Thomas Levy is Distinguished Professor and holds the Norma Kershaw Chair in the Archaeology of Ancient Israel and Neighboring Lands at the University of California, San Diego. He is a member of the Department of Anthropology and Judaic Studies Program, and leads the Cyber-archaeology research group at the Qualcomm Institute, California Center of Telecommunications and Information Technology (Calit2). Elected to the American Academy of Arts and Sciences, Levy is a Levantine field archaeologist with interests in the role of technology, especially early mining and metallurgy, on social evolution from the beginnings of sedentism and the domestication of plants and animals in the Pre-Pottery Neolithic period (ca. 7500 BCE) to the rise of the first historic Levantine state level societies in the Iron Age (ca. 1200 – 500 BCE). A Fellow of the Explorers Club, Levy won the 2011 Lowell Thomas Award for “Exploring the World’s Greatest Mysteries.”
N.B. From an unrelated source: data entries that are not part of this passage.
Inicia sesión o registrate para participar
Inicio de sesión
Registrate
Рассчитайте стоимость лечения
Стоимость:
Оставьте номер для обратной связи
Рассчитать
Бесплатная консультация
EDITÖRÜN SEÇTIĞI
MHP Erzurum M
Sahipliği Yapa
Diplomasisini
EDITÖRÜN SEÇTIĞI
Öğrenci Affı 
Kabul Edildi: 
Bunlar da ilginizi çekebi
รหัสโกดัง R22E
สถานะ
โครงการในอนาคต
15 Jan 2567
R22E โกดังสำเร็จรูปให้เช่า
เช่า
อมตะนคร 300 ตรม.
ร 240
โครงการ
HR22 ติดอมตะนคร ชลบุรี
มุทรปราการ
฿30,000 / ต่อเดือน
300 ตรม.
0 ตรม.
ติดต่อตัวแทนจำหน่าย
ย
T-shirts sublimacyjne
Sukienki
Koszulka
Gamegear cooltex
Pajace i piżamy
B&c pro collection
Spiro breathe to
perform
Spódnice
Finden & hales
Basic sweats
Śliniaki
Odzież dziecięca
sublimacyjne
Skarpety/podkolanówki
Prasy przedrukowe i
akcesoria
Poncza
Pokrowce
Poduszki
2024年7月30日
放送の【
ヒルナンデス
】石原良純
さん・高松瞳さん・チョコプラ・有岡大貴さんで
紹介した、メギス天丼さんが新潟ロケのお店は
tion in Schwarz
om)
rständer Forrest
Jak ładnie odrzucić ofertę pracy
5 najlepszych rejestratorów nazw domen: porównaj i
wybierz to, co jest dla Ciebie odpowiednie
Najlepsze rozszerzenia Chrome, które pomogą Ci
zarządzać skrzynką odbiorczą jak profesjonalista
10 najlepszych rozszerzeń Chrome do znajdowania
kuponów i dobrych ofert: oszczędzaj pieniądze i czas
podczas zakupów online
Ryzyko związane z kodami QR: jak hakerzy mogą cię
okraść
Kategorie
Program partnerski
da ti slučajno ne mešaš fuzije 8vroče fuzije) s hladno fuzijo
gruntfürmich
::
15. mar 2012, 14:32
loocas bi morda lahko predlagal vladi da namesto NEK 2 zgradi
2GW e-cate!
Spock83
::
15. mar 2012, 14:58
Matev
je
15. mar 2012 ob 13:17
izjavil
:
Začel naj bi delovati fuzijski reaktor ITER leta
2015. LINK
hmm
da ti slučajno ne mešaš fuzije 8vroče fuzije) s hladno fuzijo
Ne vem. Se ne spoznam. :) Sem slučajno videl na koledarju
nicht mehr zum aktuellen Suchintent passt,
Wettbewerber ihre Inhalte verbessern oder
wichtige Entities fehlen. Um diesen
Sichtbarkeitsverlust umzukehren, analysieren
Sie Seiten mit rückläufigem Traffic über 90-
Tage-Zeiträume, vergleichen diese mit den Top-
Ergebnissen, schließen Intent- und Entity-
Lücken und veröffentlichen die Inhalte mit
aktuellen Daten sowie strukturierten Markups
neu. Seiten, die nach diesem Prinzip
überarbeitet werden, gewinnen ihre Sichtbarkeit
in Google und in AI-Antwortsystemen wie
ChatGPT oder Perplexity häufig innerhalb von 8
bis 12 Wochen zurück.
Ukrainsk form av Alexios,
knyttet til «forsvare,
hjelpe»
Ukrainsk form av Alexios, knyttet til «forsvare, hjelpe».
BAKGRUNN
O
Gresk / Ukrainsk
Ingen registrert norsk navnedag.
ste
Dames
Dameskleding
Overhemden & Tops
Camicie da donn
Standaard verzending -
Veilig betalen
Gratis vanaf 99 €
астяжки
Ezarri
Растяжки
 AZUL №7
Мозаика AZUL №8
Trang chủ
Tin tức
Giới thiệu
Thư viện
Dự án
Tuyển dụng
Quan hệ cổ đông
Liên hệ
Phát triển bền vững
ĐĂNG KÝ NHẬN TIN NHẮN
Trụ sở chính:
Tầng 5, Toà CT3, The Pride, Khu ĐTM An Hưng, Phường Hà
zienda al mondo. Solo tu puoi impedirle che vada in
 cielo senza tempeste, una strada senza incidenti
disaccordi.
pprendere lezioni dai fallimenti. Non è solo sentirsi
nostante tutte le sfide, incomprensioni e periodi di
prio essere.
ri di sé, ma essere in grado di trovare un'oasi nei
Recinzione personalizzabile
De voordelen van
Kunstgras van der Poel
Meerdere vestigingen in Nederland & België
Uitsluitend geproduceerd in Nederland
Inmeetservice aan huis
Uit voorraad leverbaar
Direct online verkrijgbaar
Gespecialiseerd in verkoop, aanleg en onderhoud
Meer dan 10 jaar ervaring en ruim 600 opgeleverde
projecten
Bible & Archaeology Fest XXV, October 8 & 9, 2022
Archaeological Science and Biblical Edom
Eighteen years of fieldwork in the Faynan copper ore region of southern Jordan has produced an unprecedented dataset concerning the Iron Age (c. 1200–586 B.C.E.). In this relatively unexplored region of the southern Levant, archaeologists and scientists with the Edom Lowlands Regional Archaeology Project continue to produce new research on data retrieved spanning the Neolithic to Islamic periods. However, it is the biblical Iron Age that has left the most extensive record of copper production, dwarfing even the later Roman occupation. In this lecture, these new data from the lowlands of Edom provide insights concerning the historicity of biblical and other ancient texts that discuss Edom, ancient Israel, and their neighbors.